[[ Passage to read open ]]

So, what problems does this pattern solve?

• Update order is always predictable due to the dependencies between the systems that contain all the logic.
• It is much easier to make the logic parallel, because systems access well-known sets of components, so we can just execute them simultaneously if they do not both modify the same component type.
• It is much easier to serialize data and send it over the network, because the logic is separated from the data.

Now you know what ECS theoretically is, so we can discuss the topic of entities deeper.

What is an Entity?

Many old-school developers still think of entities as game objects without logic: just the game objects that store multiple components. It is not incorrect to think like that, but in my opinion it hides the storage-management aspect of ECS by simply treating entities as vectors.

[[ Passage to read closed ]]
[[ Supplied entries open ]]

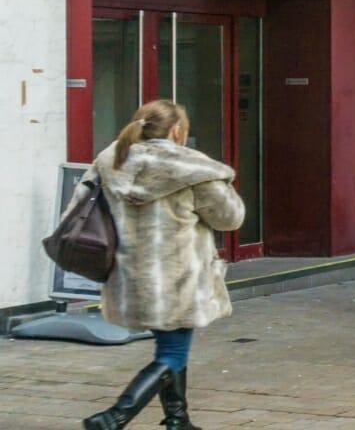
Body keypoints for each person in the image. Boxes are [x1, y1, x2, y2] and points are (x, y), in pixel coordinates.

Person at [78, 100, 243, 430]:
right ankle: (112, 418)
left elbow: (80, 206)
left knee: (171, 346)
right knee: (172, 353)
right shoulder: (193, 170)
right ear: (177, 131)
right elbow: (230, 218)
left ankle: (177, 420)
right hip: (176, 277)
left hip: (128, 276)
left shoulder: (111, 162)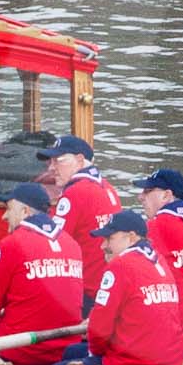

[[ Supplied entries closed ]]

▶ **Work instructions**:
(a) In the ECS passage, why is it easier to serialize data and send it over the network?
(b) Reproduce the ECS passage from "So, what problems" to "is an Entity?".

▶ **Task results**:
(a) Because the logic is separated from the data.

(b)
So, what problems does this pattern solve?

• Update order is always predictable due to the dependencies between the systems that contain all the logic.
• It is much easier to make the logic parallel, because systems access well-known sets of components, so we can just execute them simultaneously if they do not both modify the same component type.
• It is much easier to serialize data and send it over the network, because the logic is separated from the data.

Now you know what ECS theoretically is, so we can discuss the topic of entities deeper.

What is an Entity?